State Politics

A key provision of Florida’s proposed property tax break may be unconstitutional

A view of the Florida Capitol before the start of the legislative session on Monday, Jan. 12, 2026, in Tallahassee, Fla.
A view of the Florida Capitol before the start of the legislative session on Monday, Jan. 12, 2026, in Tallahassee, Fla. mocner@miamiherald.com

Gov. Ron DeSantis’ property tax proposal has a provision meant to entice Floridians at the ballot box in November: New residents will have to wait five years to benefit from it.

It’s not a new idea. But it could be an unconstitutional one.

More than 40 years ago, the Florida Supreme Court struck down a nearly identical five-year waiting period for new residents to benefit from a property tax break. It cited U.S. Supreme Court decisions that have consistently ruled that states can’t discriminate against their residents by limiting which ones can receive state benefits.

The provision is the latest question about DeSantis’ property tax plan, which would gradually raise the state’s homestead exemption from $50,000 to $250,000 in 2028. The amendment needs 60% of voters to approve it in November.

Two former elected officials sued the state last week, contending the ballot summary was misleading. Even the two GOP lawmakers who sponsored the amendment can’t agree on what it does.

During the less than 24 hours lawmakers spent questioning, debating and passing the proposed amendment earlier this month, little attention was paid to the legal issues surrounding the residency requirement.

According to the language lawmakers approved, only people who currently live in Florida or move here by the end of this year would benefit. Everyone else would have to wait five years. (It allows for local governments to shorten the time frame if it “is warranted for a critical local need.”)

DeSantis said he added that clause to make the amendment more appealing to voters who might be tired of the state’s recent population boom.

“I don’t want Floridians to go and see this on the ballot and say, ‘Oh man, I really would like the property tax relief, but I don’t want the entire state of Illinois to empty out into Florida or wherever because of this,’” DeSantis said last month.

Democratic lawmakers had the same feeling in 1980 when they added to the ballot an amendment that would raise the homestead exemption from $5,000 to $25,000 over three years. It, too, applied only to residents who had lived in the state for five years.

A Nassau County lawyer who was a new resident sued, saying he and other residents were being denied “equal protection” under the U.S. Constitution. The Florida Supreme Court agreed, finding the five-year waiting period unconstitutional because there was no “rational basis” for it to exist.

“It is constitutionally prohibited for this state to impose different taxes on its citizens based solely on their length of permanent residence in the state,” the justices wrote.

The justices also shot down the idea of trying to stop an influx of residents: “The avoidance of possible or excessive immigration of individuals to this state is clearly not constitutionally permissible.”
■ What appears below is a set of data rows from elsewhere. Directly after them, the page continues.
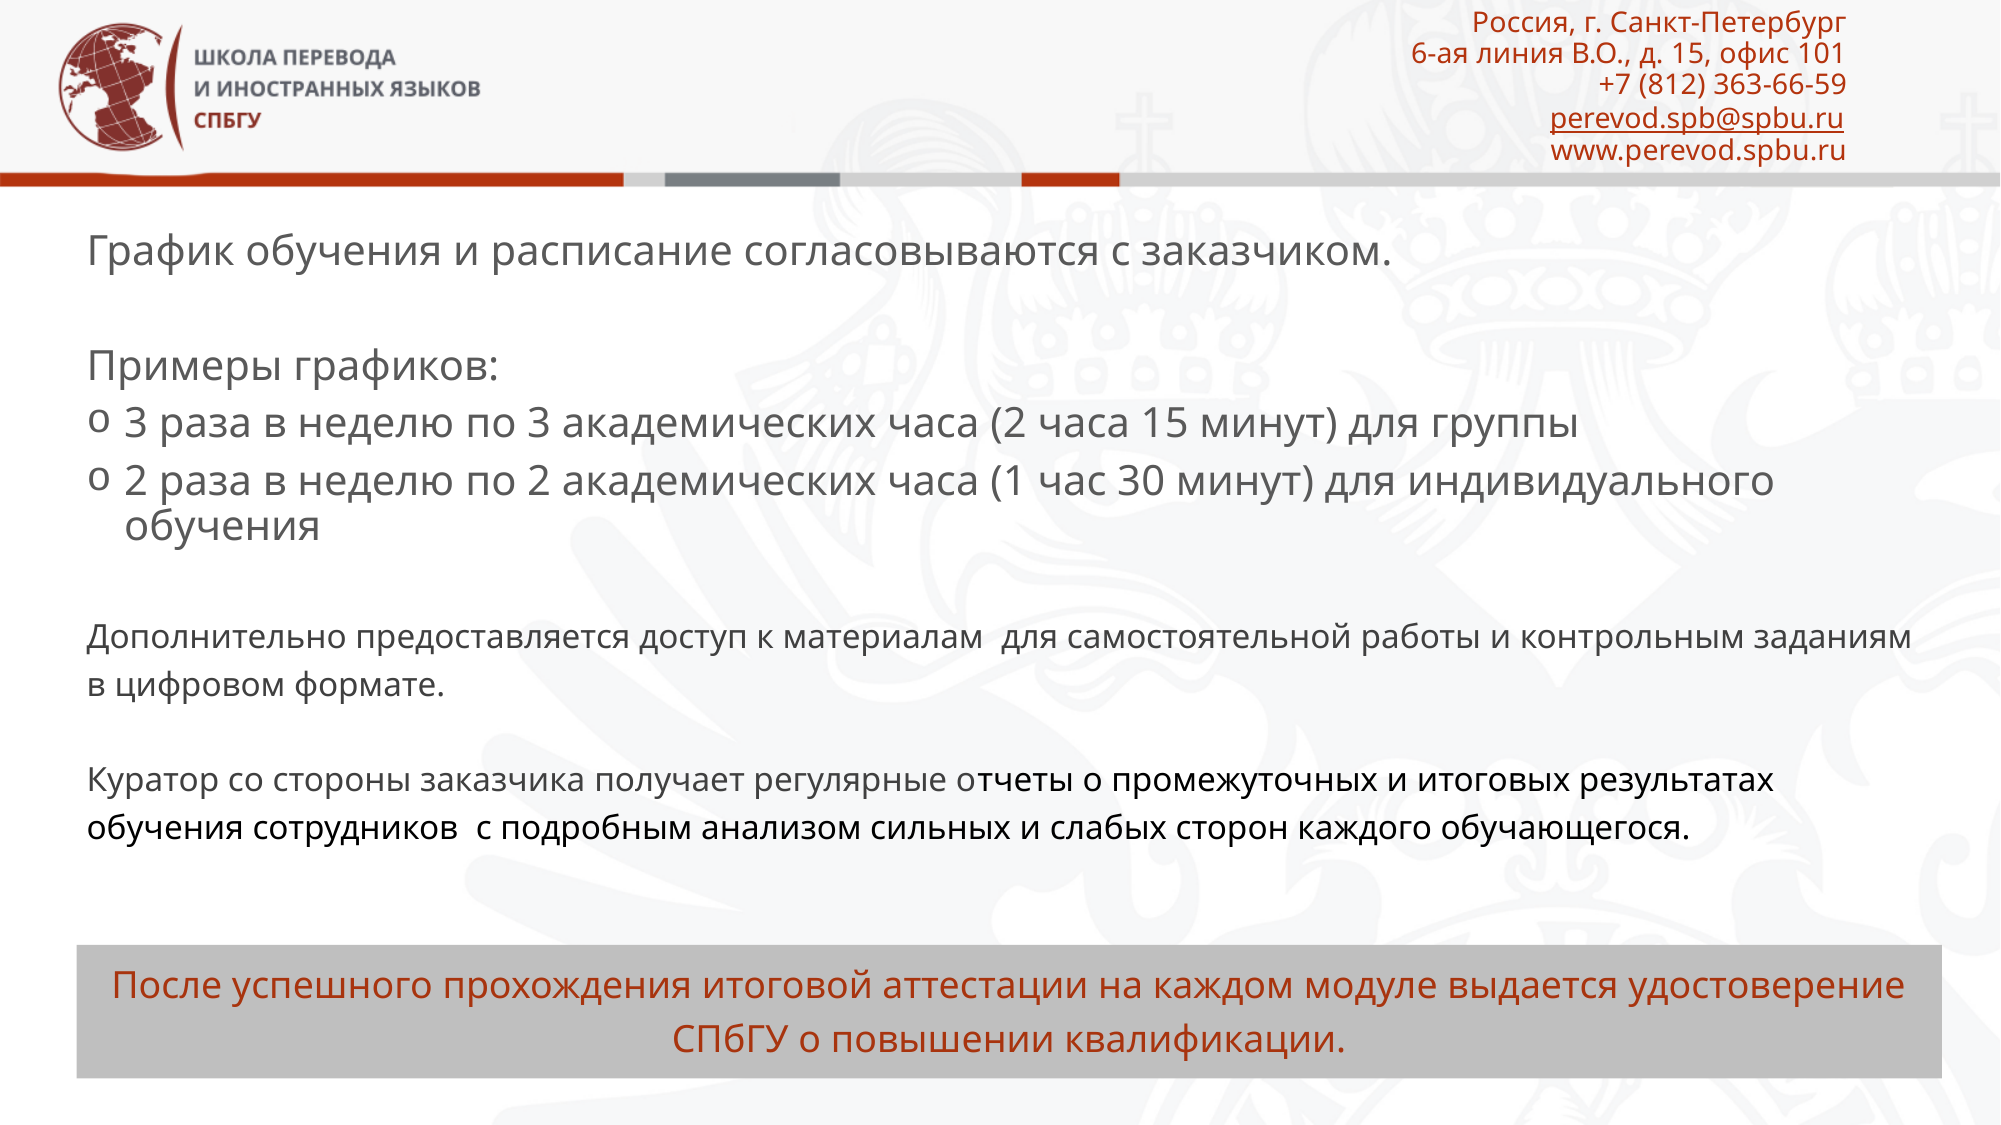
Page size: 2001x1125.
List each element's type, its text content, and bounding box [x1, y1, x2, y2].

title Россия, г. Санкт-Петербург 6-ая линия В.О., д. 15, офис 101 +7 (812) 363-66-59 perevod.spb@spbu.ru www.perevod.spbu.ru [664, 0, 1863, 175]
picture [0, 0, 2001, 1125]
list График обучения и расписание согласовываются с заказчиком. Примеры графиков: 3 раза в неделю по 3 академических часа (2 часа 15 минут) для группы 2 раза в неделю по 2 академических часа (1 час 30 минут) для индивидуального обучения Дополнительно предоставляется доступ к материалам для самостоятельной работы и контрольным заданиям в цифровом формате. Куратор со стороны заказчика получает регулярные отчеты о промежуточных и итоговых результатах обучения сотрудников с подробным анализом сильных и слабых сторон каждого обучающегося. [71, 221, 1937, 1081]
text_box После успешного прохождения итоговой аттестации на каждом модуле выдается удостоверение СПбГУ о повышении квалификации. [76, 944, 1942, 1079]
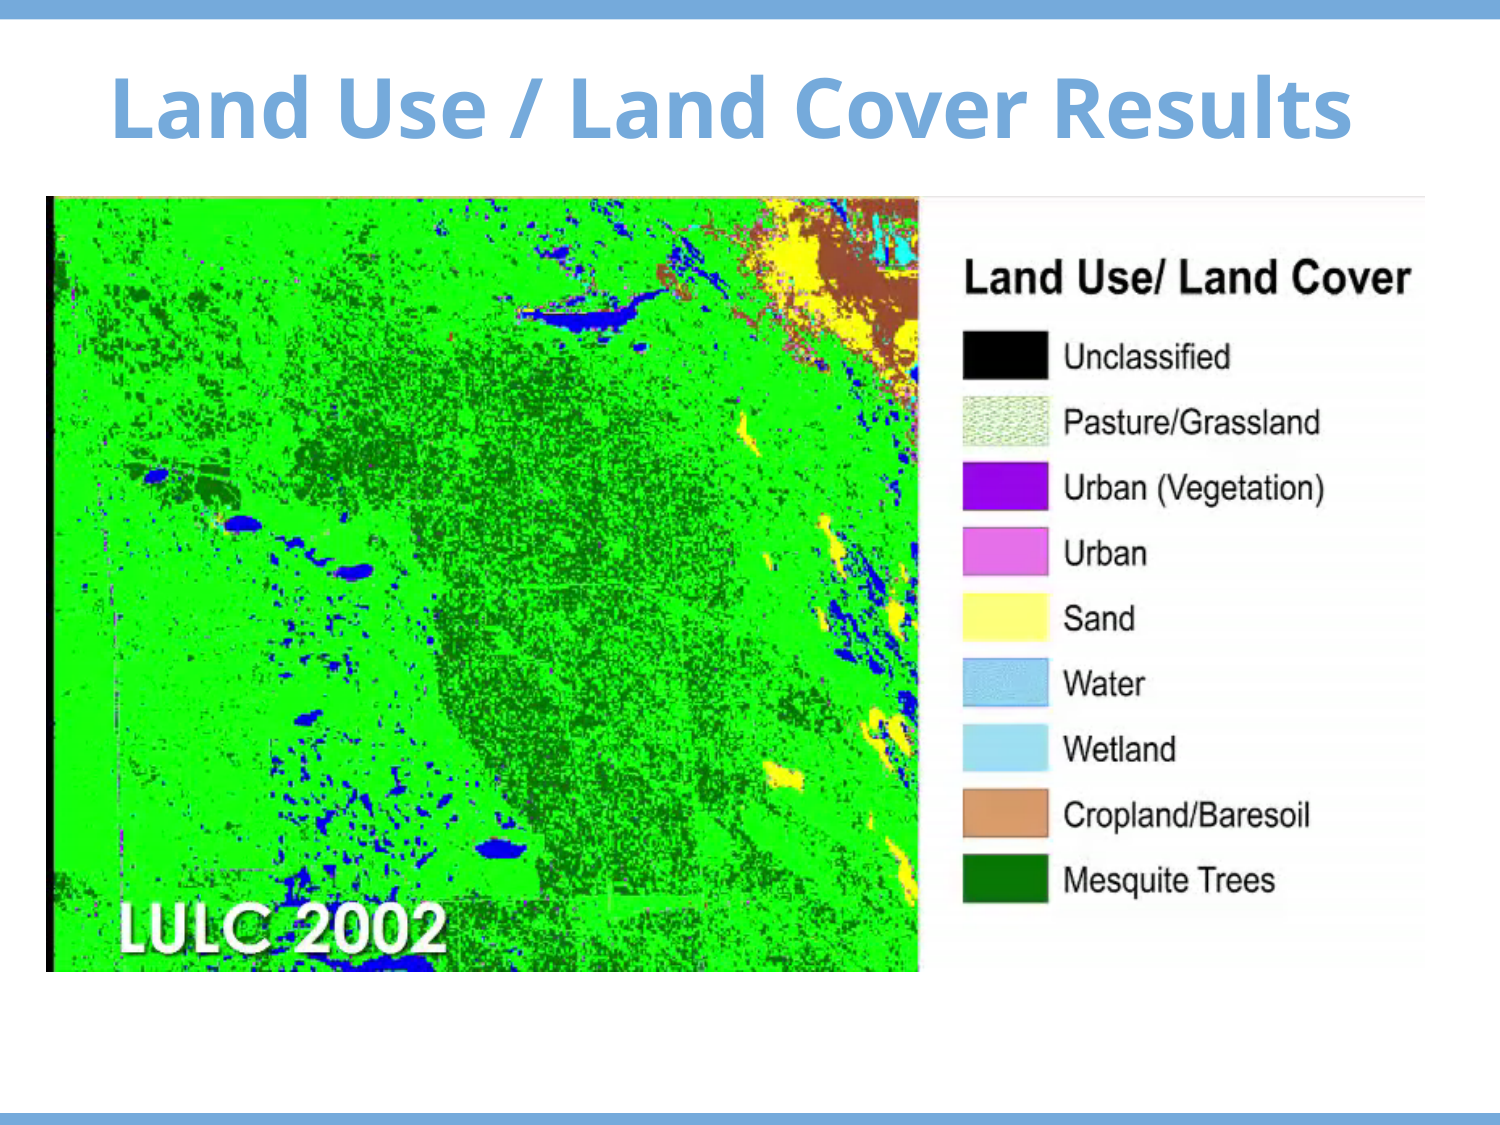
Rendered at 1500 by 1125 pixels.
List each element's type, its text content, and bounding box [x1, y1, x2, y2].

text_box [44, 195, 1426, 973]
list Land Use / Land Cover Results [0, 28, 1371, 172]
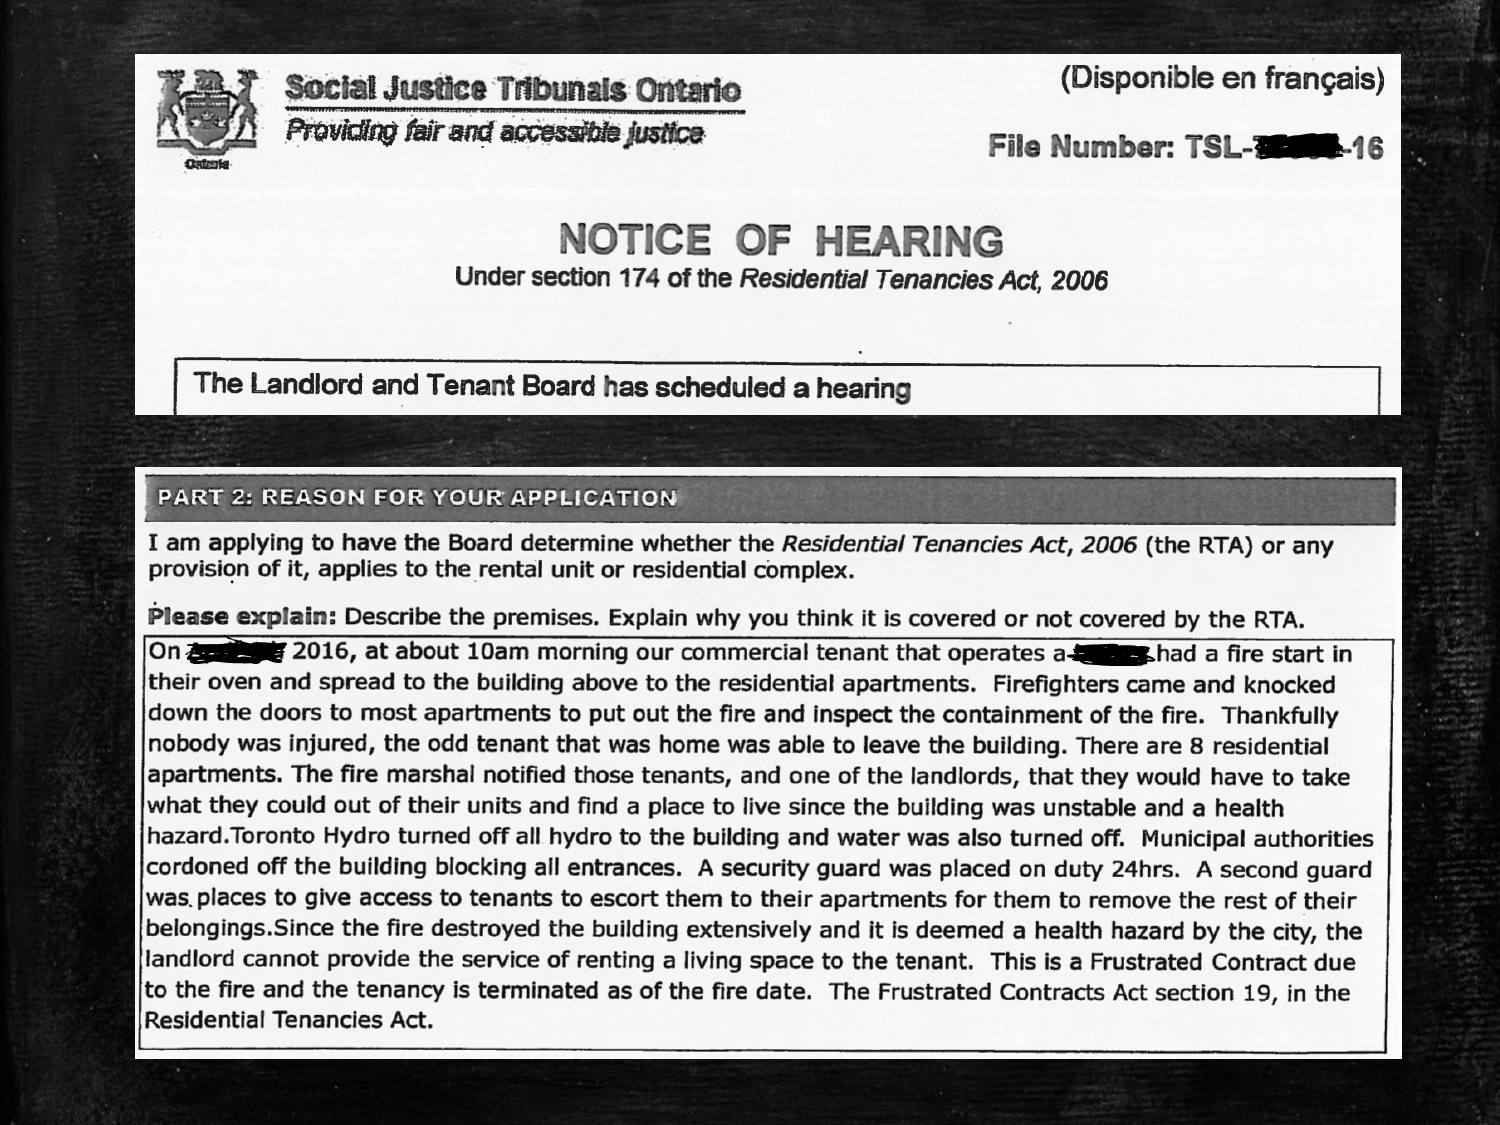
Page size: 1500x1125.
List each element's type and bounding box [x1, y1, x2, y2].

picture [135, 467, 1402, 1059]
picture [135, 54, 1401, 415]
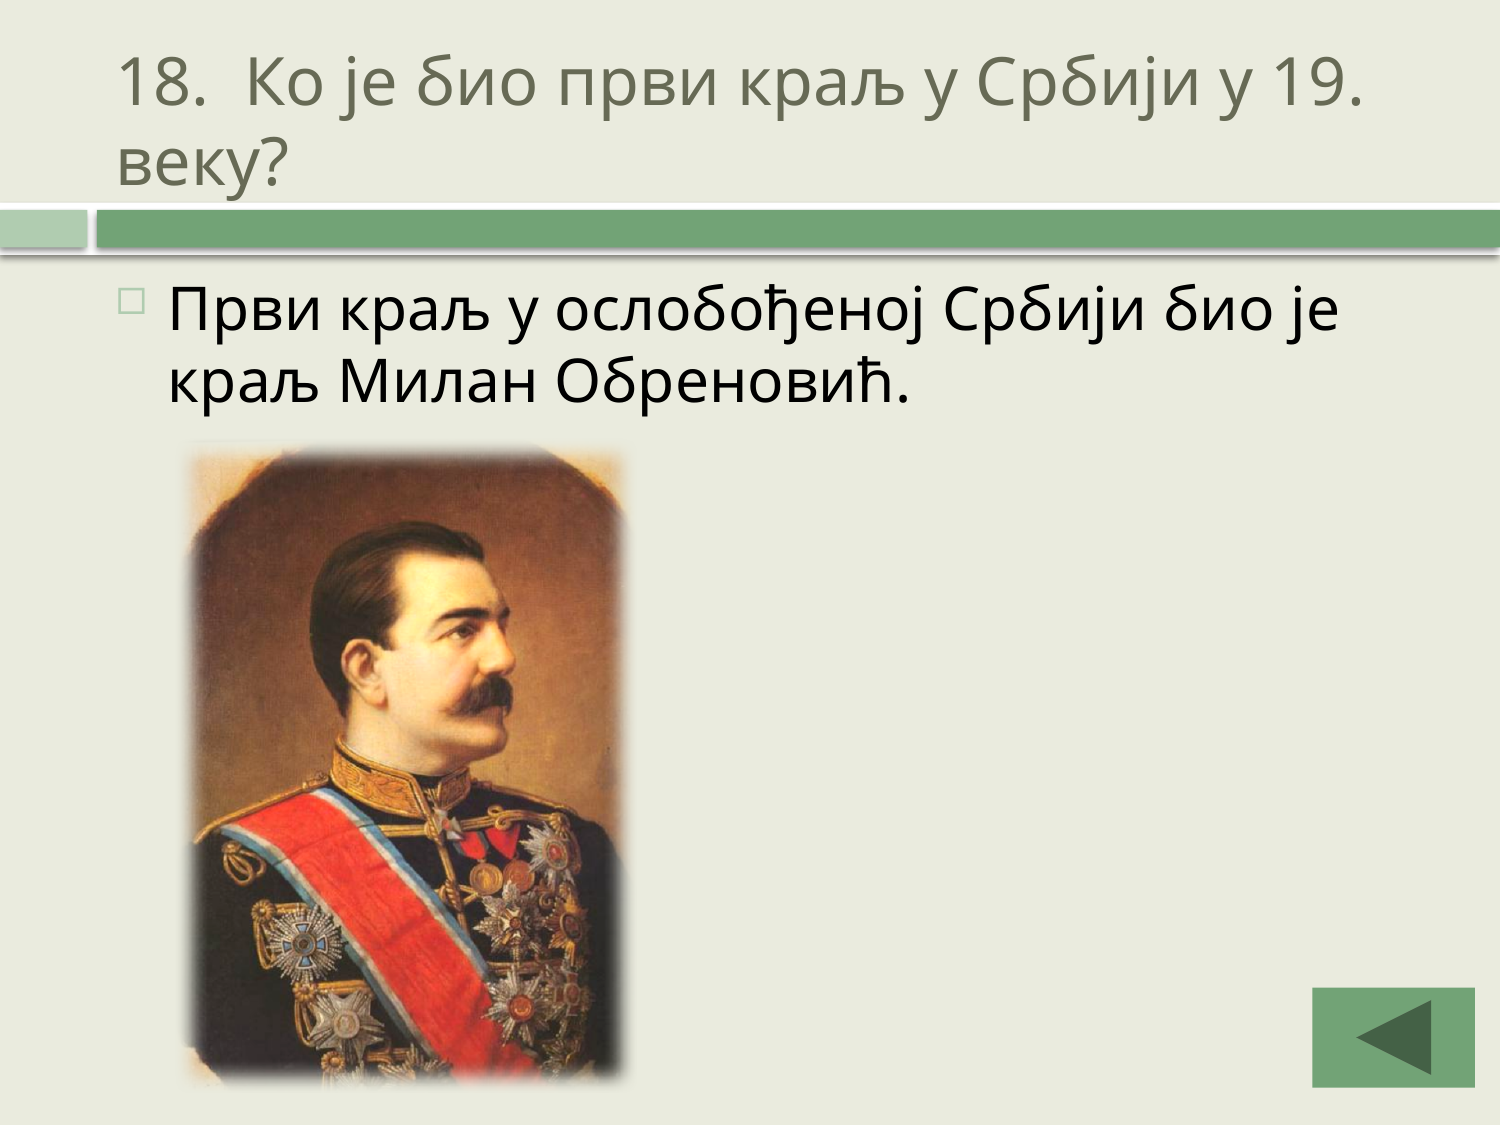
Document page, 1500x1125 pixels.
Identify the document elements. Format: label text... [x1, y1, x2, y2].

picture [174, 437, 638, 1094]
text_box [1312, 987, 1475, 1088]
list Први краљ у ослобођеној Србији био је краљ Милан Обреновић. [100, 262, 1439, 1001]
title 18. Ко је био први краљ у Србији у 19. веку? [100, 37, 1476, 201]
The court cited two important U.S. Supreme Court decisions. One, from 1969, found it unconstitutional for a state to impose residency requirements for welfare benefits. The other, from 1982, overturned Alaska’s decision to favor long-time residents when it began distributing revenues from its oil reserves.

DeSantis’ office didn’t respond to emails asking why the governor believes the amendment is constitutional.

Legal experts said the question of the constitutionality of residency requirements for taxes has long been settled.

“At first blush, this looks pretty unconstitutional,” said Robert McNamara, deputy litigation director at the libertarian-leaning Institute for Justice, which litigates across the country on economic liberty, free speech and property rights issues.

“Generally speaking, someone who has been a Floridian for five months is just as much a Floridian as someone who’s been there for five years,” he said.

During the special session this month, Democrats asked the Senate bill sponsor, Miami Springs Republican Sen. Bryan Avila, how the residency requirement could be constitutional. Avila pointed to lower-court decisions in Florida, including a 1st District Court of Appeal decision from 2000 in which out-of-state residents challenged Florida’s residency requirement to receive homestead benefits. The court upheld the residency requirement but did not address the issue of different requirements for people who were already residents.

“As a state, we’re given the discretion in order to lay out what tax exemptions to put in place within our tax code,” Avila told senators.

Former GOP Sen. Jeff Brandes, who has been a critic of the amendment, questioned the legality of the residency requirement on X.

“The constitutional right to travel means states don’t get to create first-class and second-class citizens based on when they crossed the state line,” he wrote.

DeSantis spokesperson Alex Lanfranconi responded on X that Brandes must be against the state charging out-of-state tuition for nonresidents.

Florida’s justices shot down that argument more than 40 years ago, noting that the U.S. Supreme Court had already ruled that tuition can’t be based on length of residency.